What is predictive I/O?

Predictive I/O is a collection of Databricks optimizations that improve performance for data interactions. Predictive I/O capabilities are grouped into the following categories:

  • Accelerated reads reduce the time it takes to scan and read data.

  • Accelerated updates reduce the amount of data that needs to be rewritten during updates, deletes, and merges.

Predictive I/O is exclusive to the Photon engine on Databricks.

Use predictive I/O to accelerate reads

Predictive I/O is used to accelerate data scanning and filtering performance for all operations on supported compute types.

Important

Predictive I/O reads are supported by the serverless and pro types of SQL warehouses, and Photon-accelerated clusters running Databricks Runtime 11.3 LTS and above.

Predictive I/O improves scanning performance by applying deep learning techniques to do the following:

  • Determine the most efficient access pattern to read the data and only scanning the data that is actually needed.

  • Eliminate the decoding of columns and rows that are not required to generate query results.

  • Calculate the probabilities of the search criteria in selective queries matching a row. As queries run, we use these probabilities to anticipate where the next matching row would occur and only read that data from cloud storage.

Use predictive I/O to accelerate updates

Predictive I/O for updates are used automatically for all tables that have deletion vectors enabled using the following Photon-enabled compute types:

  • Serverless SQL warehouses.

  • Pro SQL warehouses.

  • Clusters running Databricks Runtime 14.0 and above.

Note

Support for predictive I/O for updates is present in Databricks Runtime 12.2 LTS and above, but Databricks recommends using 14.0 and above for best performance.

See What are deletion vectors?.

Important

A workspace admin setting controls whether deletion vectors are auto-enabled for new Delta tables. See Auto-enable deletion vectors.

You enable support for deletion vectors on a Delta Lake table by setting a Delta Lake table property. You enable deletion vectors during table creation or alter an existing table, as in the following examples:

CREATE TABLE <table-name> [options] TBLPROPERTIES ('delta.enableDeletionVectors' = true);

ALTER TABLE <table-name> SET TBLPROPERTIES ('delta.enableDeletionVectors' = true);

Warning

When you enable deletion vectors, the table protocol version is upgraded. After upgrading, the table will not be readable by Delta Lake clients that do not support deletion vectors. See How does Databricks manage Delta Lake feature compatibility?.

For a list of clients that support deletion vectors, see Compatibility with Delta clients.

In Databricks Runtime 14.1 and above, you can drop the deletion vectors table feature to enable compatibility with other Delta clients. See Drop Delta table features.

Predictive I/O leverages deletion vectors to accelerate updates by reducing the frequency of full file rewrites during data modification on Delta tables. Predictive I/O optimizes DELETE, MERGE, and UPDATE operations.

Rather than rewriting all records in a data file when any record is updated or deleted, predictive I/O uses deletion vectors to indicate records have been removed from the target data files.
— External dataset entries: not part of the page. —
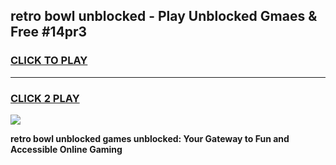 
## retro bowl unblocked - Play Unblocked Gmaes & Free #14pr3
<h3>
<a href="https://premium.freeplayer.one?title=retro_bowl_unblocked&ref=03M">CLICK TO PLAY</a></h3>
<hr>

<h3>
<a href="https://premium.freeplayer.one?title=retro_bowl_unblocked&ref=03M">CLICK 2 PLAY</a>
  
</h3>

<a href="https://premium.freeplayer.one?title=retro_bowl_unblocked&ref=03M"><img src="https://clearcache.store/games.png"></a>


**retro bowl unblocked games unblocked: Your Gateway to Fun and Accessible Online Gaming**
Supplemental data files are used to indicate updates.

Subsequent reads on the table resolve current table state by applying the noted changes to the most recent table version.

Important

Predictive I/O updates share all limitations with deletion vectors. In Databricks Runtime 12.2 LTS and greater, the following limitations exist:

  • Delta Sharing is not supported on tables with deletion vectors enabled.

  • You cannot generate a manifest file for a table with deletion vectors present. Run REORG TABLE ... APPLY (PURGE) and ensure no concurrent write operations are running in order to generate a manifest.

  • You cannot incrementally generate manifest files for a table with deletion vectors enabled.